Dr Mike Dixon, chair of the NHS Alliance, predicts that less than 50% of hospitals will hit the target. Other industry observers have suggested that as few as 20% could be delivering discharge summaries within 24 hours by 1 April 2010, despite a contractual obligation to do so.

Most hospitals are already falling short of the existing government requirement to deliver discharge summaries within 48 hours.

Performance reports from flagship hospitals such as Guys and St Thomas’ NHS Foundation Trust in London show that just under 25% of discharge summaries are produced within five days of discharge, against its own target of 95%.

Great Ormond Street Hopsital in London appears to be doing better, but reported meeting the 48 hour target for only 75% of summaries by the end of August this year. Royal Devon and Exeter NHS Foundation Trust sent just under 65% within 48 hours by the end of October.

Hospitals were recently criticised by the Care Quality Commission for lack of timely or accurate information in discharge summaries.

A survey of 280 practices in selected primary care trust areas found more than 80% thought discharge summaries were inaccurate or incomplete most or some of the time – and only 53% said summaries were received in time to be useful.

Dr Dixon said: “As things stand I think it’s very unlikely that many hospitals will meet the target; probably less than 50%. It’s a long running sore between primary and secondary care and I think there is almost an arrogance from secondary care about it.”

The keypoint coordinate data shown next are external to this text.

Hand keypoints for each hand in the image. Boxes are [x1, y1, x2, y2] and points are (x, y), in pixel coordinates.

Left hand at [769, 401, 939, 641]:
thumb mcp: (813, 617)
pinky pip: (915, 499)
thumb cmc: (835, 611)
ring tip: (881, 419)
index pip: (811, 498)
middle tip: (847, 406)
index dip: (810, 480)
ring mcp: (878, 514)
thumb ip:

The NHS Alliance has been campaigning for several years to see discharge information delivered to GPs. Dr Dixon said the upcoming 24 hour target had at least stimulated a lot of trusts to get in touch with it about what was required.

Suppliers of electronic document solutions have reported a flurry of interest from trusts ahead of the target, as have suppliers of GP and hospital patient management systems.

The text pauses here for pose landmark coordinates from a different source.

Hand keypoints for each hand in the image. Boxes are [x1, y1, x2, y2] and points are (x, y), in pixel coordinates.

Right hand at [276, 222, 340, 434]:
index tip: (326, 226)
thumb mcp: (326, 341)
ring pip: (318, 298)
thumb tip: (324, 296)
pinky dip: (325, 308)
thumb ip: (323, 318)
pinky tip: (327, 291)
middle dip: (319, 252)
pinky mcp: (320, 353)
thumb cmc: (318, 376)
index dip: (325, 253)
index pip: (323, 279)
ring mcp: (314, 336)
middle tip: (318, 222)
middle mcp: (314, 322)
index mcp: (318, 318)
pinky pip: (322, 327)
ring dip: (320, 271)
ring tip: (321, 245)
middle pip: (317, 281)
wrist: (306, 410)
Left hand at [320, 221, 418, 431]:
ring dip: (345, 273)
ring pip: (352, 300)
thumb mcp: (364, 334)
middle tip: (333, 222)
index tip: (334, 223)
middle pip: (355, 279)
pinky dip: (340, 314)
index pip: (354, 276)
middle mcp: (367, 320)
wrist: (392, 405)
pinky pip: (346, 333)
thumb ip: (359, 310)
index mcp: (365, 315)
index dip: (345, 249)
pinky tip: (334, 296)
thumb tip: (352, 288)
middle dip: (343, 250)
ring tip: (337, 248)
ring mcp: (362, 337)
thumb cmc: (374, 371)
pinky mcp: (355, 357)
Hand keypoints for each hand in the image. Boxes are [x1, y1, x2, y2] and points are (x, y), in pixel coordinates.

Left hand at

A spokesperson for IT supplier TPP said it has had a great deal of interest from hospitals about the possibility of sending discharge letters to GPs electronically.

“We have been providing this for a number of hospitals since April this year and are talking to several more at present,” she added.

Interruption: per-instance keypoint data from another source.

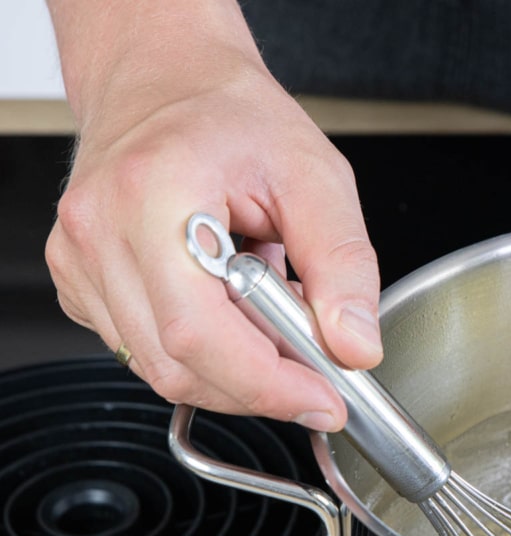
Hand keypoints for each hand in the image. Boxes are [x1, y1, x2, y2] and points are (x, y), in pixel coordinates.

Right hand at [44, 2, 380, 431]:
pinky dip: (202, 349)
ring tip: (269, 308)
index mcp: (155, 195)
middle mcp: (100, 232)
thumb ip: (343, 266)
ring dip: (233, 366)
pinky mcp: (79, 283)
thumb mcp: (317, 177)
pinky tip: (228, 304)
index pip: (200, 333)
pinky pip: (144, 351)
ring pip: (160, 369)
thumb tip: (355, 347)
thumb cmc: (234, 118)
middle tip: (315, 366)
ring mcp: (79, 261)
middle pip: (178, 366)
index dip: (267, 386)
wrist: (168, 82)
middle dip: (260, 386)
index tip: (324, 402)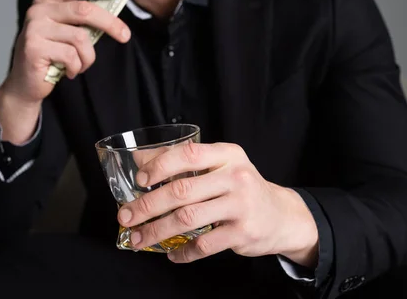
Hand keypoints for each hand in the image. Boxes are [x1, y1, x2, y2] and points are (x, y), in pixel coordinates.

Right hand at [0, 0, 130, 143]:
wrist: (27, 84)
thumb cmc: (52, 56)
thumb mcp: (67, 32)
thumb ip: (82, 19)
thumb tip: (113, 11)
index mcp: (47, 1)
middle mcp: (39, 10)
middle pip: (84, 10)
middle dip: (109, 23)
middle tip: (125, 36)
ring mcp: (35, 28)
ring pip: (80, 37)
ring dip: (88, 56)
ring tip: (82, 64)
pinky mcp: (34, 47)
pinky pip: (71, 56)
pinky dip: (77, 67)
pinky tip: (69, 71)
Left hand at [117, 141, 318, 266]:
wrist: (281, 215)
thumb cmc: (241, 187)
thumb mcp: (220, 166)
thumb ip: (183, 160)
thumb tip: (138, 159)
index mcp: (228, 155)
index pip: (189, 154)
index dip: (160, 166)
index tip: (139, 181)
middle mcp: (236, 177)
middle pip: (182, 190)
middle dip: (147, 205)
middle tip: (125, 216)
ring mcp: (241, 205)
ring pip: (188, 218)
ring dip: (157, 230)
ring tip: (138, 238)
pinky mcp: (242, 233)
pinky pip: (204, 245)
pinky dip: (183, 252)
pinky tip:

However, interest in meeting the target has yet to translate into action in many areas.

Dr Dixon added:”When I talk to GP colleagues and ask them whether things have changed, too many of them tell me that they haven’t.”

Dr Dixon said his ideal would be to see a discharge summary including information on treatment, medications and investigations plus an HRG code of the cost of the patient’s stay given to the patient on discharge, with a copy for their GP.

He added: “This is a very important issue and its not just about patient safety but also about organisation and convenience. If a patient comes out on a Friday evening and runs out of their tablets and you don’t know what they are on it causes chaos for everyone.”

The NHS Alliance has run three surveys on discharge information. The latest, published in October 2008, showed that one in four GPs believed patient safety had been put at risk in the previous six months because of inadequate discharge summaries.

Dr Dixon said he thought the Alliance would run another survey early in the New Year to gauge progress ahead of the April target.